### Your assignment
Can you rewrite every line of the records below as a Markdown table with the columns Row and Line, numbering the rows and skipping blank lines? Leave the pictures out of the table.

____ Data records

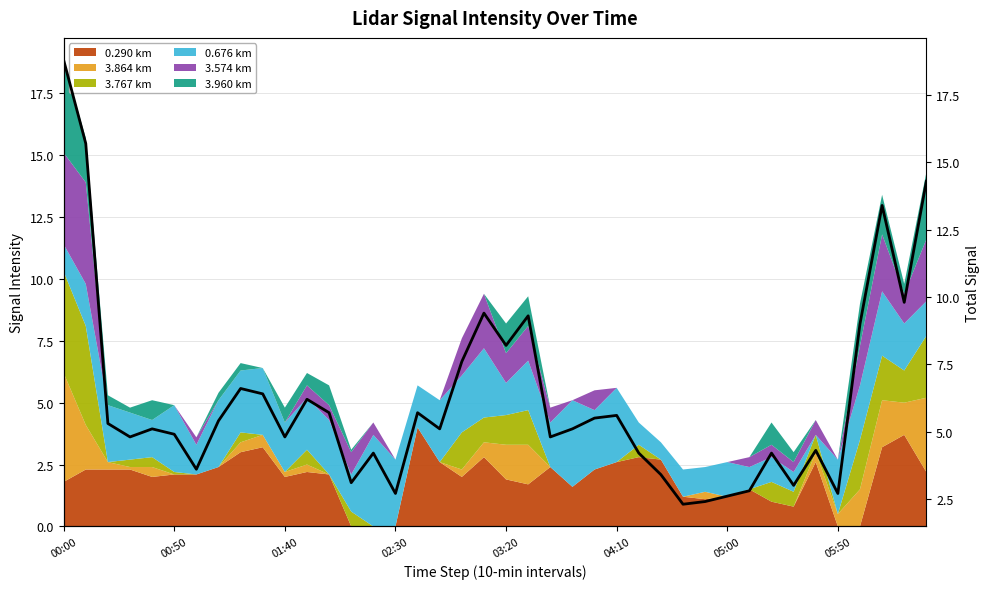

At which label does the data first exceed 5?

00:00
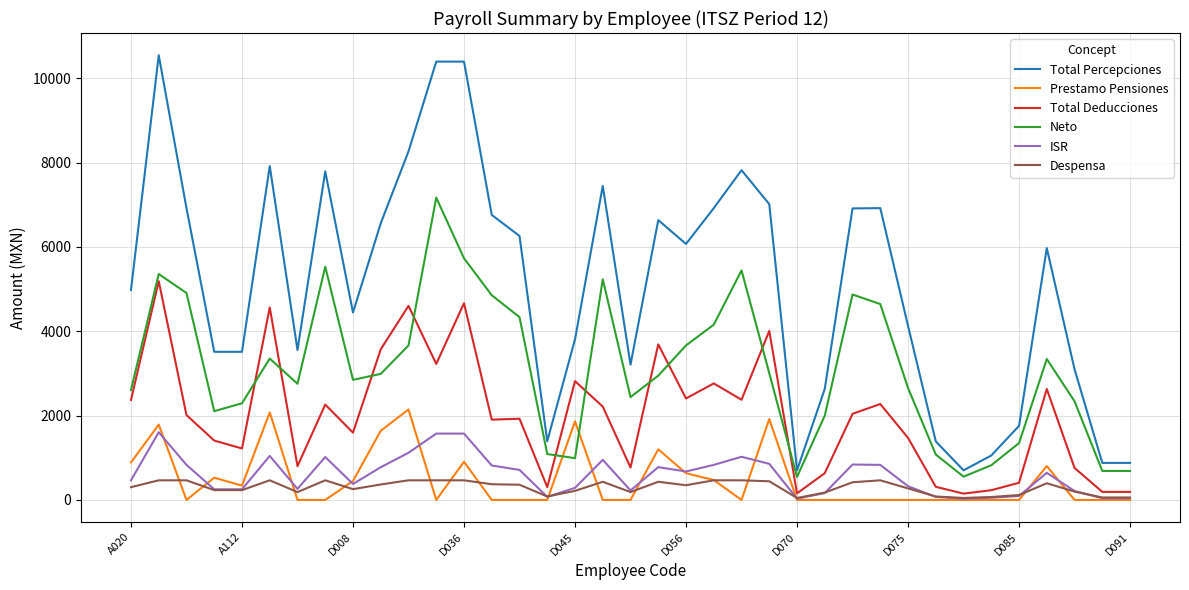

True or false: Prestamo Pensiones and Total Deducciones intersect in this chart.

False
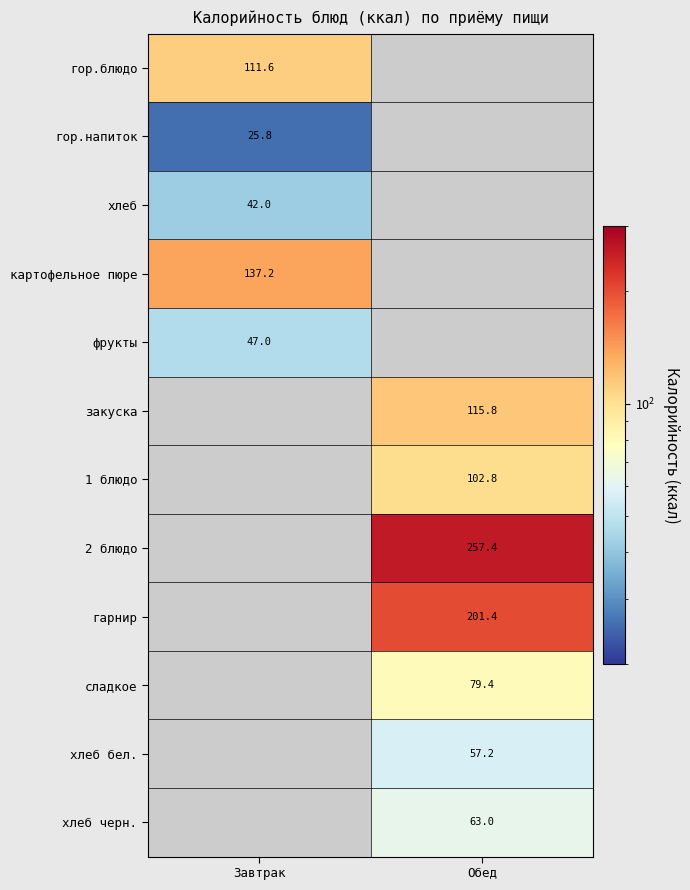

Which label corresponds to the smallest value in the chart?

Завтрак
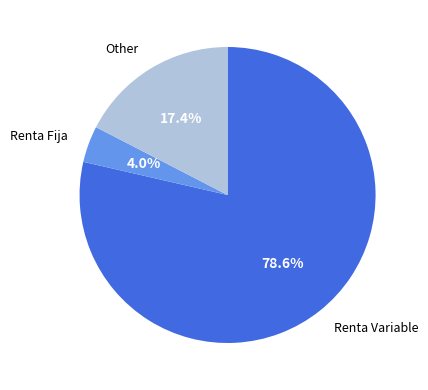

To the nearest percent, what is the difference between the largest and smallest slice percentages?

75%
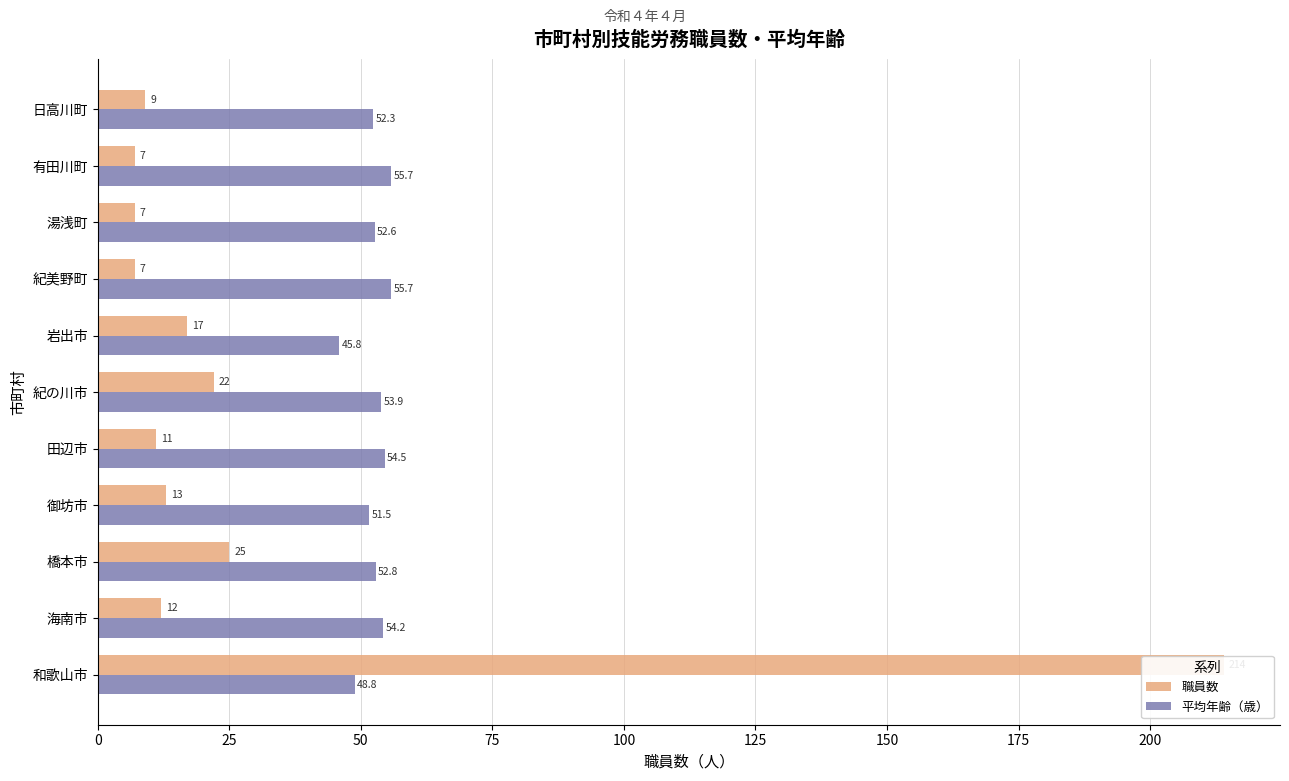

What is the maximum value for 職員数?

214.0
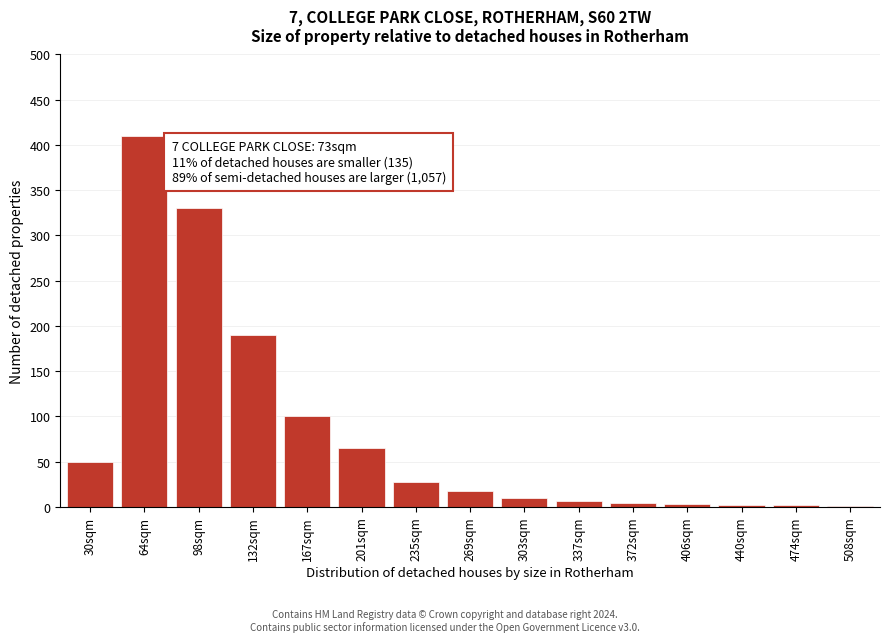

Between 132sqm and 201sqm, which is larger?

132sqm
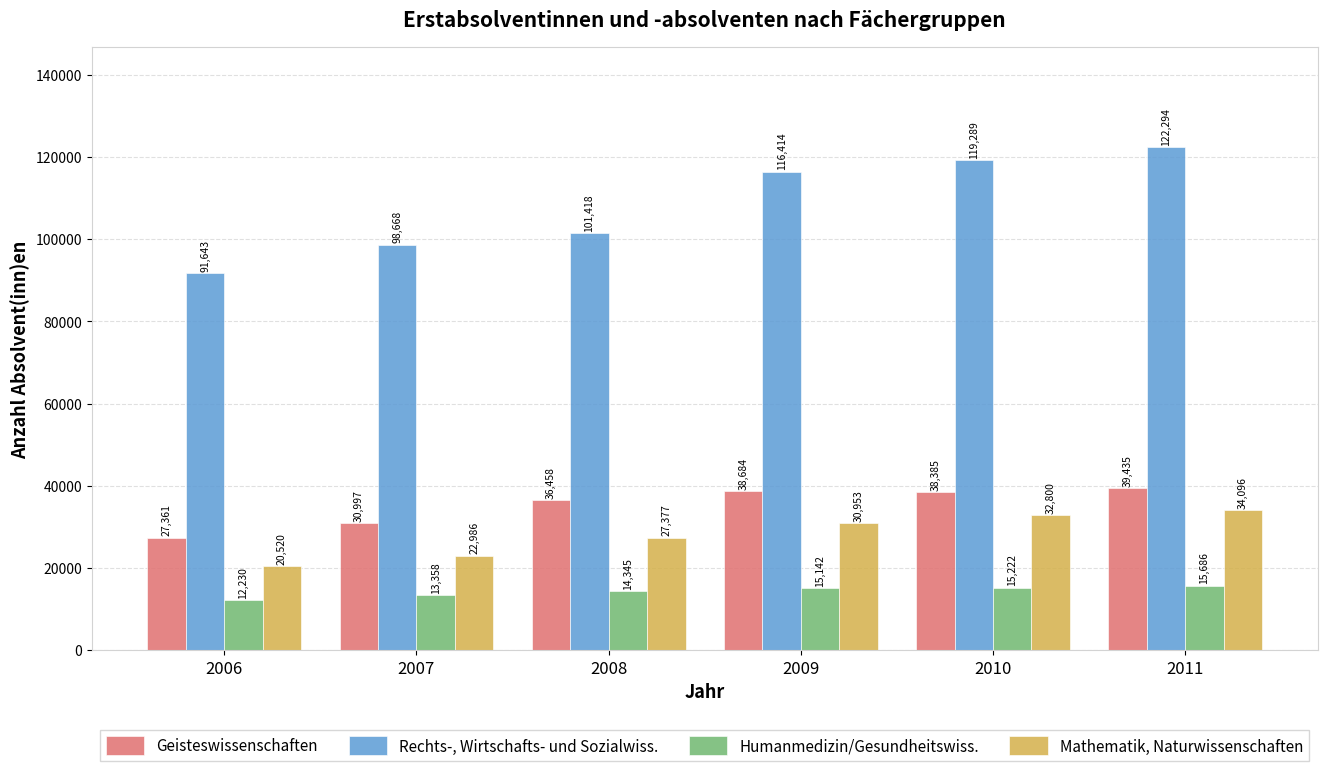

What is the spread (max minus min) of values at 2008?

87073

________

### Task output
| Row | Line |
|---|---|
| 1 | At which label does the data first exceed 5? |
| 2 | 00:00 |
| 3 | True or false: Prestamo Pensiones and Total Deducciones intersect in this chart. |
| 4 | False |
| 5 | Which label corresponds to the smallest value in the chart? |
| 6 | Завтрак |
| 7 | To the nearest percent, what is the difference between the largest and smallest slice percentages? |
| 8 | 75% |
| 9 | What is the maximum value for 職員数? |
| 10 | 214.0 |
| 11 | Between 132sqm and 201sqm, which is larger? |
| 12 | 132sqm |
| 13 | What is the spread (max minus min) of values at 2008? |
| 14 | 87073 |